:: Exercise ::
Take each line of the records below that contains the string "lines" and copy it.

:: Given information ::
+++++

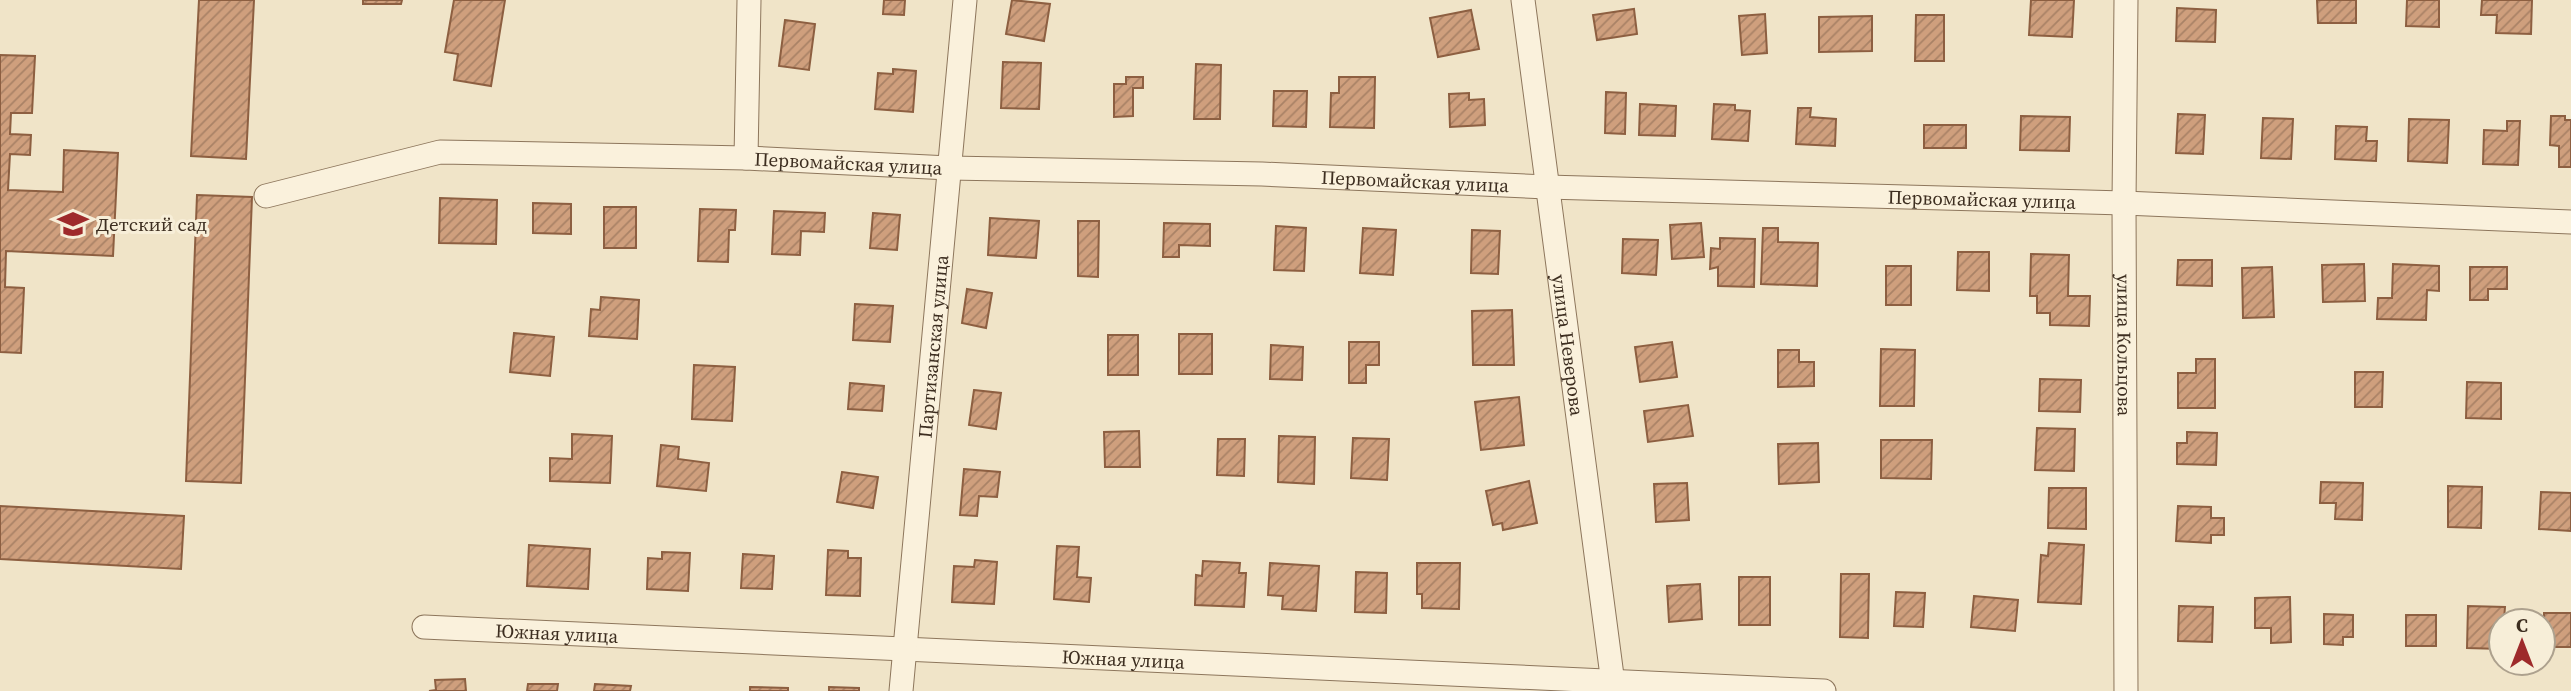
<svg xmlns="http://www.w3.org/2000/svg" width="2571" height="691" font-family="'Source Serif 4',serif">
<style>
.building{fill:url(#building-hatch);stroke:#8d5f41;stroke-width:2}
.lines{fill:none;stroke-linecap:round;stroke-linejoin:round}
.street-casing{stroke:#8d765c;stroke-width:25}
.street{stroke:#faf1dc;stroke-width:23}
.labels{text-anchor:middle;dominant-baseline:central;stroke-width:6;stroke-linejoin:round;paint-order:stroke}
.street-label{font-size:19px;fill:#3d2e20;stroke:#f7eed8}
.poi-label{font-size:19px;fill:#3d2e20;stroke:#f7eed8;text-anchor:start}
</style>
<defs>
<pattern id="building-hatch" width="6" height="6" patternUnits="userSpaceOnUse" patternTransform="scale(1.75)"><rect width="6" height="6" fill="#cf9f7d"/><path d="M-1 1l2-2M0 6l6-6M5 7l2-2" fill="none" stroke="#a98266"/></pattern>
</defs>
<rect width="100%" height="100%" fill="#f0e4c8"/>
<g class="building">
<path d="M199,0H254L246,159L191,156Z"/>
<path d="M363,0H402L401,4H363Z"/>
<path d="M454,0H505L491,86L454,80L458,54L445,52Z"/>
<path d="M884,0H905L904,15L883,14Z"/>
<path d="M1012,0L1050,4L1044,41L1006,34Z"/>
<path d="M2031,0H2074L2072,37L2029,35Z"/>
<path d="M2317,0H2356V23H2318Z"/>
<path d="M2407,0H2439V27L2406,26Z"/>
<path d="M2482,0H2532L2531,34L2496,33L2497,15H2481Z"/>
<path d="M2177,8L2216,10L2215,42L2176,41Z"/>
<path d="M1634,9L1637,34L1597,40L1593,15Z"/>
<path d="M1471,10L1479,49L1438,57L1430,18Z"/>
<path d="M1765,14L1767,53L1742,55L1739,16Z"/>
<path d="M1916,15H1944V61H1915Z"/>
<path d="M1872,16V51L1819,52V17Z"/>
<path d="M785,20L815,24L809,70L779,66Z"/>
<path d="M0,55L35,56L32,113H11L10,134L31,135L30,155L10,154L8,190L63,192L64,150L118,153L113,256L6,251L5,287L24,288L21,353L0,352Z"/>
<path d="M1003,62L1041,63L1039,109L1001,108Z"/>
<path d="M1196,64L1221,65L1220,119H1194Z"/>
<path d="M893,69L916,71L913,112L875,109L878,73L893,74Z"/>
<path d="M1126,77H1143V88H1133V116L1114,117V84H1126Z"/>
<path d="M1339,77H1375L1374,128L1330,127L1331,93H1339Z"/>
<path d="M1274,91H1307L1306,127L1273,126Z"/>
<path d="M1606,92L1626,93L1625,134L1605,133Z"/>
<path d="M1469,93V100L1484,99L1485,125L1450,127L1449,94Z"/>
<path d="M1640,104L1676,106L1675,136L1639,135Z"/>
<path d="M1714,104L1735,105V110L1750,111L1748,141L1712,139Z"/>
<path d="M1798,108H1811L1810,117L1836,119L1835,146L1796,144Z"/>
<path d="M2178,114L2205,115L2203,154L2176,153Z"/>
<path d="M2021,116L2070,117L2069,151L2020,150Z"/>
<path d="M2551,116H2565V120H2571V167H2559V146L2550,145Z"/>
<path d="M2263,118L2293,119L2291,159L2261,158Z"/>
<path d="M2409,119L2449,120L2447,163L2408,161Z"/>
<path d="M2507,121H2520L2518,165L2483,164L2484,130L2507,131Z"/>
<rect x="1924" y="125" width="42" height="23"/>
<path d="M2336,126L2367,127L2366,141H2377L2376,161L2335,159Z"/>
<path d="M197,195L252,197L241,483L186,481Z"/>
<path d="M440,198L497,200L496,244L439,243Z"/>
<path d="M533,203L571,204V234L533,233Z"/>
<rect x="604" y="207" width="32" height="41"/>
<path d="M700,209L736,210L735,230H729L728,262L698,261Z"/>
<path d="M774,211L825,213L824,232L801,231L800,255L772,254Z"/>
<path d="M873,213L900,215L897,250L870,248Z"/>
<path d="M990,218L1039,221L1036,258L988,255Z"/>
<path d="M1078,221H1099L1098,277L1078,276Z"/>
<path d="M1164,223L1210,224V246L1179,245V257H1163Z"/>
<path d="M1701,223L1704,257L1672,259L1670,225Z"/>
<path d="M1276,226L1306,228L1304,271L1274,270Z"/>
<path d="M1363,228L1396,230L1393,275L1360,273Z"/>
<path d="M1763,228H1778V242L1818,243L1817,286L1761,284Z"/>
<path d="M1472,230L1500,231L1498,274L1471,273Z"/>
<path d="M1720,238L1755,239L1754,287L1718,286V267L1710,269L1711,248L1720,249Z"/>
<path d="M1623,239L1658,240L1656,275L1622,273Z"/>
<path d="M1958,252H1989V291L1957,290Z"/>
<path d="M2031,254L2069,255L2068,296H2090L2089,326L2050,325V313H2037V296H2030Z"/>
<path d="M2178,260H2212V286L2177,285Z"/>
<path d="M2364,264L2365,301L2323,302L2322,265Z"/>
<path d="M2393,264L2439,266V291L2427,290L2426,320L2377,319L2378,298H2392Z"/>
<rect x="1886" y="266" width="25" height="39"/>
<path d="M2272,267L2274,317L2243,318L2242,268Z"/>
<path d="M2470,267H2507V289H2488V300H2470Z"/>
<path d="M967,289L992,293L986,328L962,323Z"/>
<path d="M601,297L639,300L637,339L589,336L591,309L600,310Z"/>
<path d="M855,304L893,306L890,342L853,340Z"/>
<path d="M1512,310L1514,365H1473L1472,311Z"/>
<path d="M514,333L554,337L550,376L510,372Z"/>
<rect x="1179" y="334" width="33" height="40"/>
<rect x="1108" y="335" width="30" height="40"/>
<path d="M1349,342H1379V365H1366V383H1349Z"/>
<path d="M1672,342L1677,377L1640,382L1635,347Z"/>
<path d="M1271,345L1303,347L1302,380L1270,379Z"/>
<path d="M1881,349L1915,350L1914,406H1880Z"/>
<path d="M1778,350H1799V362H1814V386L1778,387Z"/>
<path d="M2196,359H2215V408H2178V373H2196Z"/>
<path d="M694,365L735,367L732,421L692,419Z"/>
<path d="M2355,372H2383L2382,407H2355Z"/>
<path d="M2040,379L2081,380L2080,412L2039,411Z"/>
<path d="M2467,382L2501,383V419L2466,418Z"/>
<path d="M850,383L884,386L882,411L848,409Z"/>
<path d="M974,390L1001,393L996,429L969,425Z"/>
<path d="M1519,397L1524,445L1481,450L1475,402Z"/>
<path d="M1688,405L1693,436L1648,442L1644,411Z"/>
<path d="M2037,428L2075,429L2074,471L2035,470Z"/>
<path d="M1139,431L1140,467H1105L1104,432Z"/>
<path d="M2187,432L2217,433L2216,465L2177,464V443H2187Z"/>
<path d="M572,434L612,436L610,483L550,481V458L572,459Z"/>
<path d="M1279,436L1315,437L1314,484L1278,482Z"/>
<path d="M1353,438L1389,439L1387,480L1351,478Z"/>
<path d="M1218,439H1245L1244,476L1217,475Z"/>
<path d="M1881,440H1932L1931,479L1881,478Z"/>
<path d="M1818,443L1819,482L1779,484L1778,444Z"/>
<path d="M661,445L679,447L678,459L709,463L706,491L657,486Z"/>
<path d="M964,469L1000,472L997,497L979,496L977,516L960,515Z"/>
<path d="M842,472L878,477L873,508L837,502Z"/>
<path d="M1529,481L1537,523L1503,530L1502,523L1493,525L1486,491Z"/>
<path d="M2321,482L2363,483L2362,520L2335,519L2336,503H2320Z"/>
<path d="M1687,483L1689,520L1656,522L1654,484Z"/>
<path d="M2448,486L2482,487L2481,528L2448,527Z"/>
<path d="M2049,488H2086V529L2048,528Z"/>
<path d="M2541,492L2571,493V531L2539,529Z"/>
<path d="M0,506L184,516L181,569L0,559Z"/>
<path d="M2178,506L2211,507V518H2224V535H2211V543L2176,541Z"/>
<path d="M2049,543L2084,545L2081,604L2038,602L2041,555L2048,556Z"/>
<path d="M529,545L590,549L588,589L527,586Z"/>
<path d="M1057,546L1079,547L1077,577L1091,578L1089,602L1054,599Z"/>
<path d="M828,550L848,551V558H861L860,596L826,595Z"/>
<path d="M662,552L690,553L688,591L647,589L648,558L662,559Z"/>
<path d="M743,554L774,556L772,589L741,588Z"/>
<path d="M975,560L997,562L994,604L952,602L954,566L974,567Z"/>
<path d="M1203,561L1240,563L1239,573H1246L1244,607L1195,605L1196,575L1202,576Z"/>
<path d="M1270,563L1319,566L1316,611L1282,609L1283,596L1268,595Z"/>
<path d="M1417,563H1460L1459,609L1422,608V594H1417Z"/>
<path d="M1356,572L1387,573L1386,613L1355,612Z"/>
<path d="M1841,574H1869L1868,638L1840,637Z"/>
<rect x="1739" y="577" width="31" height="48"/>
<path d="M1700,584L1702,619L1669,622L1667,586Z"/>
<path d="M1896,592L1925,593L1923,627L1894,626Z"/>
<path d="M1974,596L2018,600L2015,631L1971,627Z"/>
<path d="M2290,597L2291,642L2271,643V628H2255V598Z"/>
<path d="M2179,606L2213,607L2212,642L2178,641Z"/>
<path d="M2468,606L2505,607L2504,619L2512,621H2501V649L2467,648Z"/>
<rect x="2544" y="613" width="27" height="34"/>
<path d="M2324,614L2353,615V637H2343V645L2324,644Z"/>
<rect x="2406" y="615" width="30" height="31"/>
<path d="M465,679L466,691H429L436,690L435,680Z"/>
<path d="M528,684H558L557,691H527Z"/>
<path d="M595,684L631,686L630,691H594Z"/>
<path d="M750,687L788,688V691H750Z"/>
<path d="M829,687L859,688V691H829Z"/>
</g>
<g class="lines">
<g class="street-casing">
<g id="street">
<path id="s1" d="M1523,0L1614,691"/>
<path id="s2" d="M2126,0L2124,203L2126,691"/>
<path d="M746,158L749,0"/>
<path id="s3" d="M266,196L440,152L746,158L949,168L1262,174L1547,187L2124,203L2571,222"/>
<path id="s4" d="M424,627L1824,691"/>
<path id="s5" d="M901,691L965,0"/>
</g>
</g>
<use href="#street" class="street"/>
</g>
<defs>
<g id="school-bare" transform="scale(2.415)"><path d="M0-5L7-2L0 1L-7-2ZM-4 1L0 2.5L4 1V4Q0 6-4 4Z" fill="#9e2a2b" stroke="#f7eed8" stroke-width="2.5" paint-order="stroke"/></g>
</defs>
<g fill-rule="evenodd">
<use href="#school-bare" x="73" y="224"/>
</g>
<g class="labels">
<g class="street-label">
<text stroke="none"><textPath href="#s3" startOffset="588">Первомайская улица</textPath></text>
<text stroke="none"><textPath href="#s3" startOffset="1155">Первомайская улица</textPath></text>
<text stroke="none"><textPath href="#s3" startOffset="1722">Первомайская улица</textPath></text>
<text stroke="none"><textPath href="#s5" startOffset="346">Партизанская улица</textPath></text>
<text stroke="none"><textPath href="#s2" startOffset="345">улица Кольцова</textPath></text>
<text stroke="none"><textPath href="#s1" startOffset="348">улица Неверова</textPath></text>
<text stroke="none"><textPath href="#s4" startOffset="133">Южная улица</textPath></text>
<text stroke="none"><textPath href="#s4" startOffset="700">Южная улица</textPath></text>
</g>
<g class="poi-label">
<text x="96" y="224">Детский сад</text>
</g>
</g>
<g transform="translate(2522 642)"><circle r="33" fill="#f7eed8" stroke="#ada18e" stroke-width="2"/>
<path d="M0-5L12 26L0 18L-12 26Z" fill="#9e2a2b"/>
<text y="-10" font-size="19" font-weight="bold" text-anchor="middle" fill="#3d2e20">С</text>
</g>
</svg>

+++++

:: Response to the task ::
.lines{fill:none;stroke-linecap:round;stroke-linejoin:round}
<g class="lines">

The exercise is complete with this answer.